* Text under study
=== Section Start ===

I haven't blogged much lately, but that doesn't mean I haven't been thinking about blogging and aviation in general. Someone has to post non-technical aviation stuff of interest to wive don't they?
The bill making it's way through Congress to require all airline pilots to have an ATP rating and 1500 hours, for instance. With all of the aviation blogs I follow (about 12 pilots and 28 wives- I use google reader, I don't actually have to check all these every day...), only one mentioned the bill and that was only a one line reference. It's kind of a knee jerk reaction to the very publicized accidents this past year. This bill is going to have a major impact on upcoming new pilots and the pilot mills that crank them out. As well as the costs to the airlines of having to get their guys trained. It has the potential to effect A if he is not able to return to work for another year. What happens if he doesn't meet the hours or training requirement in time because he's been disabled? Does he lose his job because the airlines have to have everyone trained by a certain date? It remains to be seen if the bill will pass.
There were two WTF incidents this week. The well publicized missing the airport by 150 miles incident (funny post here re that one) and also a DAL plane that landed on the taxiway instead of the runway in ATL. Seriously? I could see this happening at a new outstation, but at the hub? The airport they probably fly in and out of most frequently? How do you explain that one? Way to enhance the dependable, professional, well-trained image.

=== Section End ===

* Task directions
Write the next part of the aviation blog post, picking up after its final sentence. The lines after this point come from a different source.

* Supplied material
=== Section Start ===

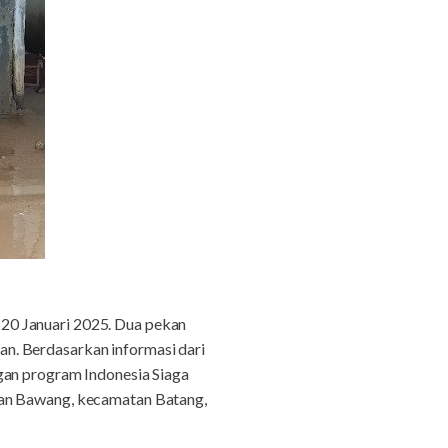
20 Januari 2025. Dua pekan
n. Berdasarkan informasi dari
n program Indonesia Siaga
tan Bawang, kecamatan Batang,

=== Section End ===

* Response to the task
On a positive note, I've been in contact with the committee chair of our company Critical Incident Response Program (henceforth known as CIRP). I asked two questions that have been pestering me for a while and got responses to both.
My first question was whether there was a role for wives to volunteer with any of the committees within the pilot group. I have an interest in the CIRP group and also having wrangled my way though the long term disability issues, the LTD committee. I was told that wives were welcome to attend the CIRP training (that conveniently was held the week prior to my asking about it, damn) and that currently there was one spouse certified. Hopefully I'll be able to join that committee in the future.
My second question has been burning since A's own technical malfunction a few years ago. What gets communicated to a spouse if there has been a major incident? How does she find out? What happens next? I was told that the airline notifies the wife and then the CIRP committee steps in. They have a checklist of things to be done in the week following an incident. There is no manual or anything though. I had asked the gentleman if the CIRP committee had ever considered putting out a flyer or electronic resource for wives about what would happen in the event of an accident. I even volunteered to help make it. My request was based not only on my own experience but also on the fact that when I asked everyone I knew what was supposed to happen, not a single person knew beyond a vague "well I guess the company would notify me...". Wouldn't all wives feel a touch more relaxed knowing what to expect in the event of an emergency? And hasn't research shown that the happier a wife is leads to less stress a pilot has which leads to being more able to concentrate on flying (hint, the answer is yes, I have the research to prove it...). And really? How hard is it to make a flyer? I even told him (which may not have been well received since I have yet to hear back from him) that the next time he was in the crewroom he should take an informal pool of how many pilots knew who would notify their wives and what would happen during a critical incident and how many of their spouses also knew that info. I'm betting the percentage is low. Do you know what would happen in the event of an accident? Does your spouse/partner? We'll see where this all leads.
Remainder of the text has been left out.